Filing Set for Friday in Portland
The U.S. Department of Justice plans to file a civil-rights lawsuit against Oregon on January 30, challenging a state rule that bars faith-based foster-care agencies from participating in the placement system if they require foster parents to affirm religious statements, according to two pastors familiar with the case. The complaint, which will be filed in U.S. District Court for the District of Oregon in Portland, names the Oregon Department of Human Services and two state officials as defendants, the pastors said.
The lawsuit will argue that Oregon Rule 413-120-0400 violates the free-exercise clause of the First Amendment and the equal-protection guarantee of the Fourteenth Amendment by excluding religious agencies while allowing secular providers to operate under the same licensing standards, according to a religious-liberty lawyer who reviewed an advance copy of the filing. The rule currently requires all foster-care contractors to accept all qualified families regardless of whether those families agree with the agency's religious mission, the lawyer said.
Alliance Defending Freedom, the Arizona-based legal group, is expected to join the case as counsel for three Oregon churches that operate foster and respite-care ministries, according to a church administrator involved in the planning. The churches collectively placed 127 children in homes during the 2024 fiscal year and received roughly $3.2 million in state reimbursement payments before Oregon began enforcing the contested rule in October 2025, the administrator said. The administrator identified the three ministries as Grace Harbor Family Services in Portland, Salem Baptist Children's Home, and Newberg Christian Family Support. A spokesman for Alliance Defending Freedom said the group expects to file a parallel motion to intervene by February 5, though the organization declined to confirm its role before the Justice Department complaint is public.
Background and Religious-Liberty Context
The dispute traces back to a 2023 Oregon administrative rule change that removed religious exemptions for foster-care placement agencies. State officials argued at the time that the change was necessary to comply with federal nondiscrimination requirements attached to Title IV-E foster-care funding. The rule has since forced Catholic Charities of Oregon, Bethany Christian Services, and several smaller Protestant ministries to choose between their statement-of-faith requirements and continued state contracts, two pastors familiar with the case said.

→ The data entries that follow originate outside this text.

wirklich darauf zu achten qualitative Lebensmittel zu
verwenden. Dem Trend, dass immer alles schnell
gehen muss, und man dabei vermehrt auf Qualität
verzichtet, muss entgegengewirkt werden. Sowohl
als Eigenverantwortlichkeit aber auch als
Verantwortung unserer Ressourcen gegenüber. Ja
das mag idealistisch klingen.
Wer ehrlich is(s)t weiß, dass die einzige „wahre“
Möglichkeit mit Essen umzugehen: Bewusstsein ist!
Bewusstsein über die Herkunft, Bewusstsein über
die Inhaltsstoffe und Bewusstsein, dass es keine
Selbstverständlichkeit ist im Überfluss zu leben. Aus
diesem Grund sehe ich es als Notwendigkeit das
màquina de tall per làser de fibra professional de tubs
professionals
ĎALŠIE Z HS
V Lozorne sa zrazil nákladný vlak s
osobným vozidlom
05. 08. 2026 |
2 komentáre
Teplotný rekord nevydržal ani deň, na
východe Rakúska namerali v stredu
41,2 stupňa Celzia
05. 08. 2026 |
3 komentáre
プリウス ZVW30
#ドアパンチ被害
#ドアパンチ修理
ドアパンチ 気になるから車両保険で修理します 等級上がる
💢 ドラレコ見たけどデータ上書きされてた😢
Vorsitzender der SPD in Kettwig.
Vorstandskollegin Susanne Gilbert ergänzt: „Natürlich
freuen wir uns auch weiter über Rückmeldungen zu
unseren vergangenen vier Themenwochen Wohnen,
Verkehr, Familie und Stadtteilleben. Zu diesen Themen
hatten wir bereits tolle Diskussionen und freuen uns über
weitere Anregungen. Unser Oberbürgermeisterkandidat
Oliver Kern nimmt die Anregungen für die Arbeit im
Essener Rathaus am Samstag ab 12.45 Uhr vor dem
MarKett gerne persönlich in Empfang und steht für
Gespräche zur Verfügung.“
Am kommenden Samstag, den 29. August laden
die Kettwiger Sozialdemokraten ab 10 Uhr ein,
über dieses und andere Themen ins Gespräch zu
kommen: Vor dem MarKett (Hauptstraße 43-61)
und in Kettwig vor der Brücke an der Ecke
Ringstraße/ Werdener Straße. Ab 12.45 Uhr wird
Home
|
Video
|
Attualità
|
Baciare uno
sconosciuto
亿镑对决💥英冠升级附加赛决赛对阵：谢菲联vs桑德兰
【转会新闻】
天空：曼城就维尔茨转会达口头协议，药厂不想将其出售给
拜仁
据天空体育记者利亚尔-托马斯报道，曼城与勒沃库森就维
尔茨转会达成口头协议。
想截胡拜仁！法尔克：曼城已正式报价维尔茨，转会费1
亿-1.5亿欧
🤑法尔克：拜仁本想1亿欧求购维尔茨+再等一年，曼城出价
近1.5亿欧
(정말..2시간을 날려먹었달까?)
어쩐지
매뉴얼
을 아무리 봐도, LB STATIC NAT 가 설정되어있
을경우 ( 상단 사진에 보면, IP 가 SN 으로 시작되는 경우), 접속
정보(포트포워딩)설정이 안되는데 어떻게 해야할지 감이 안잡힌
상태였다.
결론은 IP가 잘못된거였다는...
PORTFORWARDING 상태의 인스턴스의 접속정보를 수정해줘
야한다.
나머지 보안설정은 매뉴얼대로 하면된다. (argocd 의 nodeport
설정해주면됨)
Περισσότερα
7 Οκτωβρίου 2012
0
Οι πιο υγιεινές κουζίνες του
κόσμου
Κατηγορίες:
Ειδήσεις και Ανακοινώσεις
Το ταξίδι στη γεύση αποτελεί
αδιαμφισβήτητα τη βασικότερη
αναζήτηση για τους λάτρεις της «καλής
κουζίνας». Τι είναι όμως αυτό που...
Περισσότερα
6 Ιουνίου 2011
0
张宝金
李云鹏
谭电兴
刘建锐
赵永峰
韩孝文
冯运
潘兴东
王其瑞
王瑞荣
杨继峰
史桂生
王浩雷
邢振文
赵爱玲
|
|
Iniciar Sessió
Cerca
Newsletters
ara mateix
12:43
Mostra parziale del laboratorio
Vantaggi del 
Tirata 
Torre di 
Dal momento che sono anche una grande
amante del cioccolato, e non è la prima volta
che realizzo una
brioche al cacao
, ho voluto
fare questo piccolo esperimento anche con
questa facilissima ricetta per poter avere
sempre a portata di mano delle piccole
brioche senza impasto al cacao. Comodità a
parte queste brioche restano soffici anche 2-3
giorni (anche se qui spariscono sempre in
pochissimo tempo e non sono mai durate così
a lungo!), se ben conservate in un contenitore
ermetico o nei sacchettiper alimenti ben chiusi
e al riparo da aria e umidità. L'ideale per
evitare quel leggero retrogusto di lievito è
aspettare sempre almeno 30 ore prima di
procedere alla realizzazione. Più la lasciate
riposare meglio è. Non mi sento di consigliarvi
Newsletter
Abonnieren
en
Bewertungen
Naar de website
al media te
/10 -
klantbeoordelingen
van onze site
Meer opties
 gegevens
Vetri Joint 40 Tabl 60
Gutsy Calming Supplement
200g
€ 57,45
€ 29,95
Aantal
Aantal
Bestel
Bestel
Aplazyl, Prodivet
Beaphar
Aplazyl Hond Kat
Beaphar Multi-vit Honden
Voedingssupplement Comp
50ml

The pastors said the Justice Department's Civil Rights Division notified state attorneys on January 27 that a complaint was imminent and invited settlement discussions. Oregon's attorney general's office declined to comment Wednesday evening. A spokeswoman for the Oregon Department of Human Services said the agency had not received service of any complaint and would not speculate on pending litigation.
A draft of the complaint argues that Oregon's rule is not neutral because it contains exceptions for secular agencies that limit placements based on geography, language, and clinical specialization while refusing similar flexibility to religious agencies, the religious-liberty lawyer said. The lawyer described the planned filing as the most significant federal religious-exercise enforcement action in foster-care policy since the Supreme Court's 2021 decision in Fulton v. City of Philadelphia.
The church administrator said the three ministries have already spent roughly $470,000 on legal fees and private fundraising since October 2025, when the state began requiring all contractors to sign a revised nondiscrimination attestation. The administrator said the attestation, a four-page document issued by the Oregon Department of Human Services on September 12, 2025, effectively prohibited agencies from asking foster parents to sign statements affirming biblical marriage and traditional sexual ethics. At least 34 foster families affiliated with the three ministries withdrew from the program between October and December 2025 rather than sign the attestation, the administrator said.
Congressional Oversight and Next Steps
Two congressional aides briefed on the plan said House Republicans are preparing a parallel oversight inquiry into whether the Oregon rule violates the Religious Freedom Restoration Act. The aides said a House Ways and Means subcommittee hearing is tentatively scheduled for February 18 in Washington, though no witnesses have been publicly named.
The pastors said the three church agencies intend to keep their foster homes open even if the federal case is delayed, relying on private donations that totaled roughly $890,000 in the fourth quarter of 2025. The Justice Department lawsuit, if successful, could restore an estimated $3.2 million in annual state funding and reopen placement contracts that the agencies say were effectively terminated on October 1. The aides said the subcommittee may also examine whether the Oregon rule has reduced the total number of available foster homes in the state, where officials reported a shortage of 1,200 licensed beds in December 2025.
Watch for the complaint to be docketed by 10 a.m. Pacific time on January 30, with a Justice Department press statement expected the same morning. State officials have 21 days to respond after service. The Alamo Post will publish the full complaint once it is filed.